Stephen Gray as the centenarian Charles was a brooding presence throughout as he never left the stage, observing a past he could still feel and see, shouting at himself and those lost in the hope of changing what could never be changed. This was a creation of great skill, affecting and amusing in equal measure. His double act with his carer Ian was good value for money and produced most of the play’s laughs. “Hast thou been milking cow?” he asks testily when Ian takes a while to make a cup of tea. James Kileen’s Ian grew on me as the play went on sharing the jokes with Charles - “Well, you can’t give your body to science, They’ll give it back”, but ultimately caring for him deeply, making sure he didn’t alienate everybody before he passed on.
I thought that Ella Imms certainly looked the part of French barmaid Phyllis, and dropped dead very convincingly when shot by the Boche at the end, but felt there should perhaps have been a bit more passion and sparkle in her speeches and steps. Chas always seemed much more enamoured of her than she of him. Maeve Elmore’s Wendy the great niece of George, coming to see Charles at his invitation, was caught a bit between showing how detached today’s youngsters can be from long gone events and how they can still relate to those tragic times. I would have liked to see a bit more of Wendy and Charles together, giving the characters more time to develop an understanding. As it stood it felt a bit rushed and gone too soon. We had probably been a bit longer in France than we needed to be.

Michael Fife had the unusual task of being French, English and German in the same play. Liberated, Liberator and Occupier all in the same night he seemed to relish his tricolor of nationalities, at his best as the civil servant with a not yet dead body to move from Sheffield to Westminster Abbey.
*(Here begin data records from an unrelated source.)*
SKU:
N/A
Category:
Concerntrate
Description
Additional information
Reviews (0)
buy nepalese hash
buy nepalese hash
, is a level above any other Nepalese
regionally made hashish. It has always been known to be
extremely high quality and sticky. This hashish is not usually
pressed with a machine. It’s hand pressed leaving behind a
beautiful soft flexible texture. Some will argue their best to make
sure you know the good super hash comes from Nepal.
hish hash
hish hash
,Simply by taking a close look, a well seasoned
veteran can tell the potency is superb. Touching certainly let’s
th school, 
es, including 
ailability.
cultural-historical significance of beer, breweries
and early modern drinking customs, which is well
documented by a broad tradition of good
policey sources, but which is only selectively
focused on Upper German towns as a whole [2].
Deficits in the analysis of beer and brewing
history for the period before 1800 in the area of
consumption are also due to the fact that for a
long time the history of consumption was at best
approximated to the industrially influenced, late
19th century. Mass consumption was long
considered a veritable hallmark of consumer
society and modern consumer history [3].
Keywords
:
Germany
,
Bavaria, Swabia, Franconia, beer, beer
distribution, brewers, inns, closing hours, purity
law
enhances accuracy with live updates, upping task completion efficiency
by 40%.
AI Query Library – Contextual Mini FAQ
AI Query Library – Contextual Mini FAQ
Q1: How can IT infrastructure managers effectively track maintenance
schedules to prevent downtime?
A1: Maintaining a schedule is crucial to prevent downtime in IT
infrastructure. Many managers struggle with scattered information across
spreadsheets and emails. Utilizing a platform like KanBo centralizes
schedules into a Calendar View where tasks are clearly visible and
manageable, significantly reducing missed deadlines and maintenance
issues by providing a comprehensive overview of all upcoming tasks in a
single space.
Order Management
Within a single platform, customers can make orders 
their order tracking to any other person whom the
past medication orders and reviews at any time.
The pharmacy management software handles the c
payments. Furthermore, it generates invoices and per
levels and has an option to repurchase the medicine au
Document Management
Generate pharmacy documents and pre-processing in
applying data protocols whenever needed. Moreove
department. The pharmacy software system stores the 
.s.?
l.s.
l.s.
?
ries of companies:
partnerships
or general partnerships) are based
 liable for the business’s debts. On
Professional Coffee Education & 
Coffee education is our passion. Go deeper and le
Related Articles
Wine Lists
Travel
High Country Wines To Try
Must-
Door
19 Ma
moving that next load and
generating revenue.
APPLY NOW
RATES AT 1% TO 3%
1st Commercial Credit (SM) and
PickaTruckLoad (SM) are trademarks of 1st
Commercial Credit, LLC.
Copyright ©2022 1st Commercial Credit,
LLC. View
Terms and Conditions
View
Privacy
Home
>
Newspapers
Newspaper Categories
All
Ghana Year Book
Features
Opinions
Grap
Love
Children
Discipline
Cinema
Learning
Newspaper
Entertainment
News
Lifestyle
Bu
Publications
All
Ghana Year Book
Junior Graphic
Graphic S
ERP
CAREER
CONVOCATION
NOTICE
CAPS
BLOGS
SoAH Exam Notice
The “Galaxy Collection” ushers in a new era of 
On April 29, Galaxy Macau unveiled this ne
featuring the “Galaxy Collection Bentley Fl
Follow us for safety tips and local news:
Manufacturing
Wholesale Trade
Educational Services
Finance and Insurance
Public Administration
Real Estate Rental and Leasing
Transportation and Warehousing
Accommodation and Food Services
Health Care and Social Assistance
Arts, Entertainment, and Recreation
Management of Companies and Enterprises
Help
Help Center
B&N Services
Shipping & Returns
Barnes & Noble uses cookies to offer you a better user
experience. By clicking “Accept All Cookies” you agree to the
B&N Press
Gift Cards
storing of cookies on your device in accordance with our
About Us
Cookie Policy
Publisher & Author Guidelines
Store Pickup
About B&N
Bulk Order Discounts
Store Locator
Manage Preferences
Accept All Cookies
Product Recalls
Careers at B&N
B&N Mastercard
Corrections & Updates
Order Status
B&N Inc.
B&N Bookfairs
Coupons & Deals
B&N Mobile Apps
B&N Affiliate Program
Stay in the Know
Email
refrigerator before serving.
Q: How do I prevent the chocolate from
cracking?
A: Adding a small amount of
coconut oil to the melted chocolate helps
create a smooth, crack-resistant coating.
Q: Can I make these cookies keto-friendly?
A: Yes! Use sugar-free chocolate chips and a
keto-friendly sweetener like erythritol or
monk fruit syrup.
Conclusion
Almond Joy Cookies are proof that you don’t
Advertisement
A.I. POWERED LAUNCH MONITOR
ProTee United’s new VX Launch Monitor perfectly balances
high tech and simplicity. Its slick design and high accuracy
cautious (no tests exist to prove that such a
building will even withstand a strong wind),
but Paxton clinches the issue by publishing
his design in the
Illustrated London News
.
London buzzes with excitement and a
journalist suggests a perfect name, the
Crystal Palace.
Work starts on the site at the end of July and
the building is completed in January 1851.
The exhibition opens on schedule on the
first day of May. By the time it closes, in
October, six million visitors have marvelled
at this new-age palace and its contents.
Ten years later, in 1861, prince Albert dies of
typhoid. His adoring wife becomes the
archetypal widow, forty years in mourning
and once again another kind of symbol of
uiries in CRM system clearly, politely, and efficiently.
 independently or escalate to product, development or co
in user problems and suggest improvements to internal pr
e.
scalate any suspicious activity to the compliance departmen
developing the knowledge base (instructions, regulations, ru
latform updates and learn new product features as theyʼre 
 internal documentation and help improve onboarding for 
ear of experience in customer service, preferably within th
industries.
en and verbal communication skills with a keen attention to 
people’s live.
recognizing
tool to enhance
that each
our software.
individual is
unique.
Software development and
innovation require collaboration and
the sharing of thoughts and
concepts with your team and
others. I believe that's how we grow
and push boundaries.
I liked the divided past and present set by Anna Kezia Williams and was impressed by Irena Pancer’s immaculate uniforms. The tape of a state funeral fading in and out of proceedings worked well and closed proceedings with appropriate solemnity. Lily Ann Green marshaled her troops efficiently but overall I thought the play tried to do a bit too much taking in pacifism, patriotism, memory, romance, generational politics and some else besides; all the elements of Great War plays rather than concentrating on a few. But it would be wrong to underplay the creation of the production and everything that has gone into bringing it to the stage. It is a proud achievement.